[Start of Attachment]
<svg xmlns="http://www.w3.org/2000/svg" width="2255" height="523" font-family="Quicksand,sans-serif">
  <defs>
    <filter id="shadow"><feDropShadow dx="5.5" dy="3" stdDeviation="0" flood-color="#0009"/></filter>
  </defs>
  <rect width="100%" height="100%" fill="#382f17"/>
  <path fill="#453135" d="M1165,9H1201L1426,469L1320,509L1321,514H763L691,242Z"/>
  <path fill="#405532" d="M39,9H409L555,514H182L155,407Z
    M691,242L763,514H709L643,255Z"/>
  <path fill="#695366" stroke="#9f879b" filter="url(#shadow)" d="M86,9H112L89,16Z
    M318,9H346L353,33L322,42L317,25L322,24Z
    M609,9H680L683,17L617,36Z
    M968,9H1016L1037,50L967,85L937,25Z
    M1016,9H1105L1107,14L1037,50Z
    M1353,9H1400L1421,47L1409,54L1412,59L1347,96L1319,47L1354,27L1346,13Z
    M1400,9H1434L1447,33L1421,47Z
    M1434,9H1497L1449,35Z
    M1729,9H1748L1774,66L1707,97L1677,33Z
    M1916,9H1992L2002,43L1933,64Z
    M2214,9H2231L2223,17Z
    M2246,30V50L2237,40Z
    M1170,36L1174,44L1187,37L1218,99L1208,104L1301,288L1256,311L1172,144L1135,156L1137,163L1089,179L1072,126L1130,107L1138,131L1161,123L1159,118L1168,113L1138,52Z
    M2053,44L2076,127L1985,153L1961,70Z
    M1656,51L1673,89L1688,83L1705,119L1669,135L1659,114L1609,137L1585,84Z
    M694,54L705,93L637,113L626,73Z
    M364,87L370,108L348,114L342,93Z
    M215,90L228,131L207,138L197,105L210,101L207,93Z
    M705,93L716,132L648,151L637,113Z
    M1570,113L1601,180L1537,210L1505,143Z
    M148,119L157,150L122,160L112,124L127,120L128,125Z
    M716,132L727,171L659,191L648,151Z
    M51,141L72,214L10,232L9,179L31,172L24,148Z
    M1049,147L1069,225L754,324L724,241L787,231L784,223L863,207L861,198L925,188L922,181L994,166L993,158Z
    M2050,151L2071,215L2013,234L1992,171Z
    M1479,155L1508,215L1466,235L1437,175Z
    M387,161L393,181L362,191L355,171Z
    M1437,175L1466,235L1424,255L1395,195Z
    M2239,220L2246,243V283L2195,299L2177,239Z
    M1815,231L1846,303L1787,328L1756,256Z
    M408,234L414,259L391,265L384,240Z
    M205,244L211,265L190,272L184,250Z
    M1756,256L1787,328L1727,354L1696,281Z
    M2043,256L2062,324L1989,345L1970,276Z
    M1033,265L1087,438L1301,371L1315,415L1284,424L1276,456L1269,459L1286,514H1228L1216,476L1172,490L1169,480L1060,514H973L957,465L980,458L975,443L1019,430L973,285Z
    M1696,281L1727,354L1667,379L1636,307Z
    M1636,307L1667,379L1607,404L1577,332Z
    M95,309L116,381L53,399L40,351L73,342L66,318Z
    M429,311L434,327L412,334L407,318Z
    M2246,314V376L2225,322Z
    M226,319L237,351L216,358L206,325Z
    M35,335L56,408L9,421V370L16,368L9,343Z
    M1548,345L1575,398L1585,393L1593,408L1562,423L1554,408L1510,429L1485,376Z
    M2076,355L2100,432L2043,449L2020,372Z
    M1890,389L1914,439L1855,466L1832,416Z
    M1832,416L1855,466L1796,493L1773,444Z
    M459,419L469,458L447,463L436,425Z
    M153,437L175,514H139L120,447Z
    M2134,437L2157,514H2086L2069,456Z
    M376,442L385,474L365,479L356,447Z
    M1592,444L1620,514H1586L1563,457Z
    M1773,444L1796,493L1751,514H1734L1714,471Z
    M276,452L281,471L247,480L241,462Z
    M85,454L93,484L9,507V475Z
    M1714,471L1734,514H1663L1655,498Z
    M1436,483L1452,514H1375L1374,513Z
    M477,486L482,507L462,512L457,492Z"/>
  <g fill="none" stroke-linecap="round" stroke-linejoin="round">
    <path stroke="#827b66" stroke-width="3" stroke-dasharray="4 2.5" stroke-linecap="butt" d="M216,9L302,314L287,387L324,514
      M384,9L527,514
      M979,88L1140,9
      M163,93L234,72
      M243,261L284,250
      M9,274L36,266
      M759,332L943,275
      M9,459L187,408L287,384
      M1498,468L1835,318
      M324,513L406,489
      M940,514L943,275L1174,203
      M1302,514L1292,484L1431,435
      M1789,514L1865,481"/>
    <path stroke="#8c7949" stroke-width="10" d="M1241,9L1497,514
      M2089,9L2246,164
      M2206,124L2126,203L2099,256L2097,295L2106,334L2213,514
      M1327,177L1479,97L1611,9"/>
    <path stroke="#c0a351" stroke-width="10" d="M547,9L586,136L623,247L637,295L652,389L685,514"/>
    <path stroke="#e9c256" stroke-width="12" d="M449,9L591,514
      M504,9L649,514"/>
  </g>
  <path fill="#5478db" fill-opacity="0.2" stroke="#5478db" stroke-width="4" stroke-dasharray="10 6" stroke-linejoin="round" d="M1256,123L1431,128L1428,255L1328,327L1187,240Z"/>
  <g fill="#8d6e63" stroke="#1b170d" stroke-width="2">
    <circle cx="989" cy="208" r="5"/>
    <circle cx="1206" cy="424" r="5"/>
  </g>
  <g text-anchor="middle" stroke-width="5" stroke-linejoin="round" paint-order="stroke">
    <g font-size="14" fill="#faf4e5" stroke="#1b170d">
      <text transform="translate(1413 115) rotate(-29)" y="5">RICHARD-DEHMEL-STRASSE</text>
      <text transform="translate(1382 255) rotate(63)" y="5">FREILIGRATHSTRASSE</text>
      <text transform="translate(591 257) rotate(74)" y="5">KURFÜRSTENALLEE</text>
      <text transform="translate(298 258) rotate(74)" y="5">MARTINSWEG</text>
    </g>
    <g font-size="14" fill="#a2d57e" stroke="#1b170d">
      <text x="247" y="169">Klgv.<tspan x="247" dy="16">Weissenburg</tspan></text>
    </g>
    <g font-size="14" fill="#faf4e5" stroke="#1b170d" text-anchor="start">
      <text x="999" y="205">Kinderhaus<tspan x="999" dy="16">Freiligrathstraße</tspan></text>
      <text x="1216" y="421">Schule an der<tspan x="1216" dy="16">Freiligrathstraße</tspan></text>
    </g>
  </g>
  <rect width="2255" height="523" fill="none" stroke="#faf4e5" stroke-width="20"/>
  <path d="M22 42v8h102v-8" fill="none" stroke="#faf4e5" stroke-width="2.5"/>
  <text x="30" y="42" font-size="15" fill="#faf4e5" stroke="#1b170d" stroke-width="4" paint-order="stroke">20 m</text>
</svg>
[End of Attachment]
Retrieve each line of the data in which the word "linecap" can be found.

  <g fill="none" stroke-linecap="round" stroke-linejoin="round">
    <path stroke="#827b66" stroke-width="3" stroke-dasharray="4 2.5" stroke-linecap="butt" d="M216,9L302,314L287,387L324,514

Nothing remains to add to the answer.